Question

A particle moves along X direction with constant acceleration. it velocity after 4s is 18 m/s and displacement is 56m find out its initial velocity and acceleration?

Answer 1

Initial velocity: `10"m"/"s"`

Acceleration: `2"m"/("s"^2)`

Explanation:

We're asked to find the initial velocity `v_(0x)` and the acceleration `a_x` of an particle moving in one dimension with a known velocity and position at a certain time.

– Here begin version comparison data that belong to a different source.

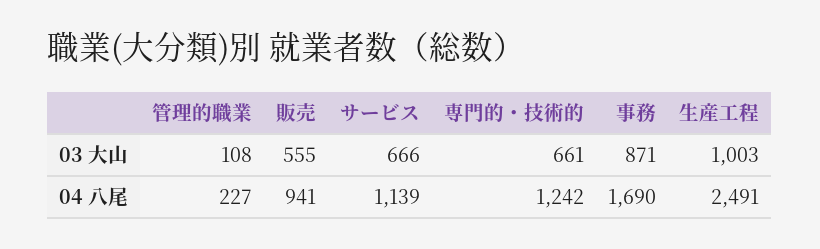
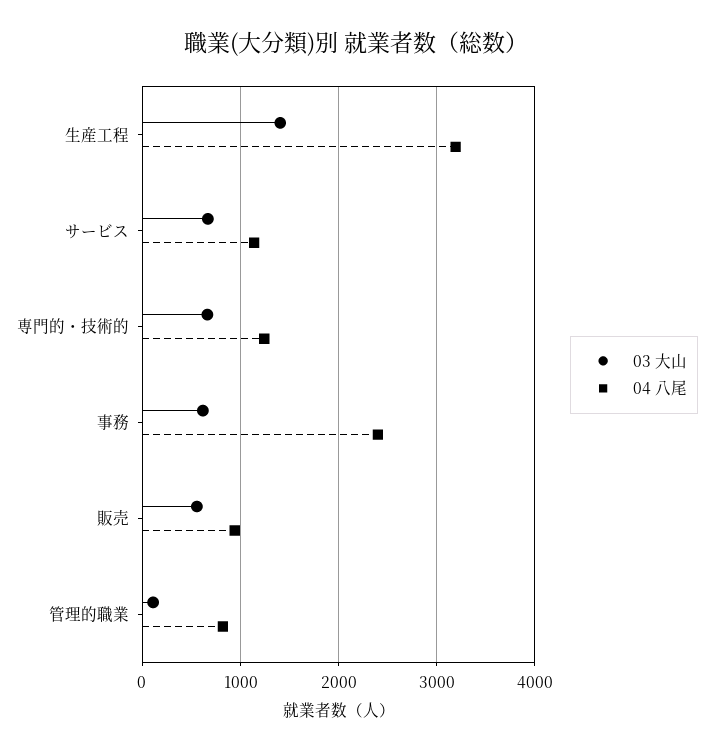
03 大山, 事務: 871 -> 600
03 大山, 生産工程: 1003 -> 1400
04 八尾, 管理的職業: 227 -> 800
04 八尾, 事務: 1690 -> 2400
04 八尾, 生産工程: 2491 -> 3200

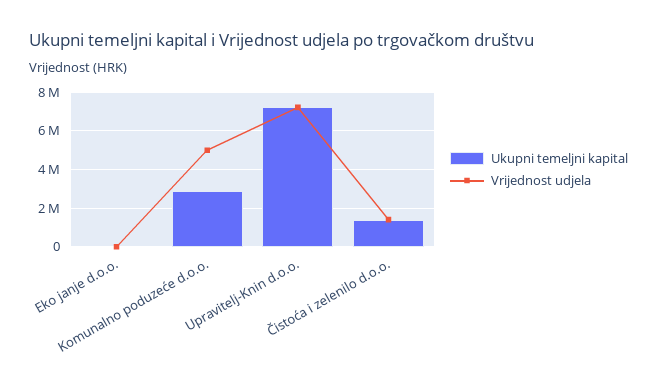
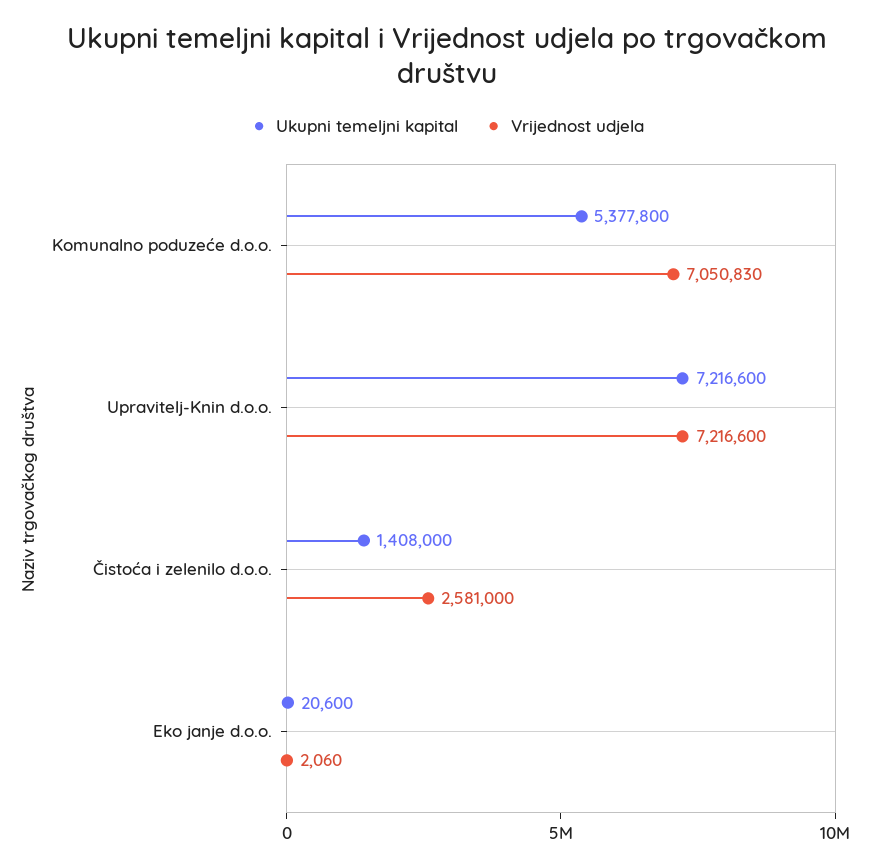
Ukupni temeljni kapital, Komunalno poduzeće d.o.o.: 3000000 -> 5377800
Vrijednost udjela, Komunalno poduzeće d.o.o.: 5000000 -> 7050830
Vrijednost udjela, Čistoća i zelenilo d.o.o.: 1500000 -> 2581000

To find the initial velocity, we can use the equation

`x = x_0 + ((v_x + v_(0x))/2)t`

We'll take the initial position `x_0` to be `0`. Let's rearrange this equation to solve for the initial velocity `v_(0x)`:

`x/t = (v_x + v_(0x))/2`

`v_(0x) = (2x)/t - v_x`

Plugging in known values, we have

`v_(0x) = (2(56"m"))/(4"s") - 18"m"/"s" = color(red)(10"m"/"s"`

The initial velocity is thus `10"m"/"s"`.

`-------------------`

Now that we know the initial velocity, we can use the equation

`v_x = v_(0x) + a_xt`

to find its acceleration. Rearranging the equation to solve for `a_x`, and plugging in known values, we have

`a_x = (v_x - v_(0x))/t = (18"m"/"s" - 10"m"/"s")/(4"s") = color(blue)(2"m"/("s"^2)`

The acceleration of the particle is thus constant at `2"m"/("s"^2)`.